◆ Task instructions ◆
What is wanted is an exact copy of all the entries.

◆ Input data ◆
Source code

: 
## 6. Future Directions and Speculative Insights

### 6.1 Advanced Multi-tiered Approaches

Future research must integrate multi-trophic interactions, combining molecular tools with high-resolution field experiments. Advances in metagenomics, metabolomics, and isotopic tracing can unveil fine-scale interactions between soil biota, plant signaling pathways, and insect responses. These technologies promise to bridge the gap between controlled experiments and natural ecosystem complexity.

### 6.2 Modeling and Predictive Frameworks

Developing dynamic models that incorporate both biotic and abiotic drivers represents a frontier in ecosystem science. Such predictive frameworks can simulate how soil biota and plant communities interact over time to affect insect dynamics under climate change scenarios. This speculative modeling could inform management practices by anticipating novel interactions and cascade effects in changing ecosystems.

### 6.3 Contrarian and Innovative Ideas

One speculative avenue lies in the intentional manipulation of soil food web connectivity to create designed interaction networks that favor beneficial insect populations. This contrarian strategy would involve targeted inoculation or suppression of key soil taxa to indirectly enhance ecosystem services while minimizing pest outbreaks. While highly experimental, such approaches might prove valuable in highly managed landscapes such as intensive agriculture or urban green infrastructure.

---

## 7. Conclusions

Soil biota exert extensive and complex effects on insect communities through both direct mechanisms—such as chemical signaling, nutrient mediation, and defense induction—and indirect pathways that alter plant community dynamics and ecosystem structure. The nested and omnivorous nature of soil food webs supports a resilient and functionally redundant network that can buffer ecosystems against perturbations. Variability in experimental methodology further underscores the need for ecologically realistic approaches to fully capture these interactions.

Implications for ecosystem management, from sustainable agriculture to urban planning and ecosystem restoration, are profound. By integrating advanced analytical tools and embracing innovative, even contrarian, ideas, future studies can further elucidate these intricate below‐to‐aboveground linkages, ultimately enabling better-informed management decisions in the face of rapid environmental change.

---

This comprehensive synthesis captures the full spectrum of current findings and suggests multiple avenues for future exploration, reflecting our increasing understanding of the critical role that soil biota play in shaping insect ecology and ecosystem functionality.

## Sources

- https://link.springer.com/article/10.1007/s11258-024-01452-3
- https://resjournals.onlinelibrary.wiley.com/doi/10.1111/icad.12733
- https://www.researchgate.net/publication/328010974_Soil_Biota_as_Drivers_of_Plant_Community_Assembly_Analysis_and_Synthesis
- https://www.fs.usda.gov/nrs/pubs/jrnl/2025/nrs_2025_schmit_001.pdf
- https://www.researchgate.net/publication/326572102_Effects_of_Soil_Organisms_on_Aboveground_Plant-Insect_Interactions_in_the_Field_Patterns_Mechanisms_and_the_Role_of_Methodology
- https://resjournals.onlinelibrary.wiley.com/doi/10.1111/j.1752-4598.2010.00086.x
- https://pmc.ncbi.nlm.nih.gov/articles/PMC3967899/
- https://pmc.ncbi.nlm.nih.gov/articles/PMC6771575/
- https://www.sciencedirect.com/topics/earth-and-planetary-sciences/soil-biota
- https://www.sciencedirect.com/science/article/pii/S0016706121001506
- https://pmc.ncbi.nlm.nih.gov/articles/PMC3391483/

◆ Response ◆
Source code

: 
## 6. Future Directions and Speculative Insights

### 6.1 Advanced Multi-tiered Approaches

Future research must integrate multi-trophic interactions, combining molecular tools with high-resolution field experiments. Advances in metagenomics, metabolomics, and isotopic tracing can unveil fine-scale interactions between soil biota, plant signaling pathways, and insect responses. These technologies promise to bridge the gap between controlled experiments and natural ecosystem complexity.

### 6.2 Modeling and Predictive Frameworks

Developing dynamic models that incorporate both biotic and abiotic drivers represents a frontier in ecosystem science. Such predictive frameworks can simulate how soil biota and plant communities interact over time to affect insect dynamics under climate change scenarios. This speculative modeling could inform management practices by anticipating novel interactions and cascade effects in changing ecosystems.

### 6.3 Contrarian and Innovative Ideas

One speculative avenue lies in the intentional manipulation of soil food web connectivity to create designed interaction networks that favor beneficial insect populations. This contrarian strategy would involve targeted inoculation or suppression of key soil taxa to indirectly enhance ecosystem services while minimizing pest outbreaks. While highly experimental, such approaches might prove valuable in highly managed landscapes such as intensive agriculture or urban green infrastructure.

---

## 7. Conclusions

Soil biota exert extensive and complex effects on insect communities through both direct mechanisms—such as chemical signaling, nutrient mediation, and defense induction—and indirect pathways that alter plant community dynamics and ecosystem structure. The nested and omnivorous nature of soil food webs supports a resilient and functionally redundant network that can buffer ecosystems against perturbations. Variability in experimental methodology further underscores the need for ecologically realistic approaches to fully capture these interactions.

Implications for ecosystem management, from sustainable agriculture to urban planning and ecosystem restoration, are profound. By integrating advanced analytical tools and embracing innovative, even contrarian, ideas, future studies can further elucidate these intricate below‐to‐aboveground linkages, ultimately enabling better-informed management decisions in the face of rapid environmental change.

---

This comprehensive synthesis captures the full spectrum of current findings and suggests multiple avenues for future exploration, reflecting our increasing understanding of the critical role that soil biota play in shaping insect ecology and ecosystem functionality.

## Sources

- https://link.springer.com/article/10.1007/s11258-024-01452-3
- https://resjournals.onlinelibrary.wiley.com/doi/10.1111/icad.12733
- https://www.researchgate.net/publication/328010974_Soil_Biota_as_Drivers_of_Plant_Community_Assembly_Analysis_and_Synthesis
- https://www.fs.usda.gov/nrs/pubs/jrnl/2025/nrs_2025_schmit_001.pdf
- https://www.researchgate.net/publication/326572102_Effects_of_Soil_Organisms_on_Aboveground_Plant-Insect_Interactions_in_the_Field_Patterns_Mechanisms_and_the_Role_of_Methodology
- https://resjournals.onlinelibrary.wiley.com/doi/10.1111/j.1752-4598.2010.00086.x
- https://pmc.ncbi.nlm.nih.gov/articles/PMC3967899/
- https://pmc.ncbi.nlm.nih.gov/articles/PMC6771575/
- https://www.sciencedirect.com/topics/earth-and-planetary-sciences/soil-biota
- https://www.sciencedirect.com/science/article/pii/S0016706121001506
- https://pmc.ncbi.nlm.nih.gov/articles/PMC3391483/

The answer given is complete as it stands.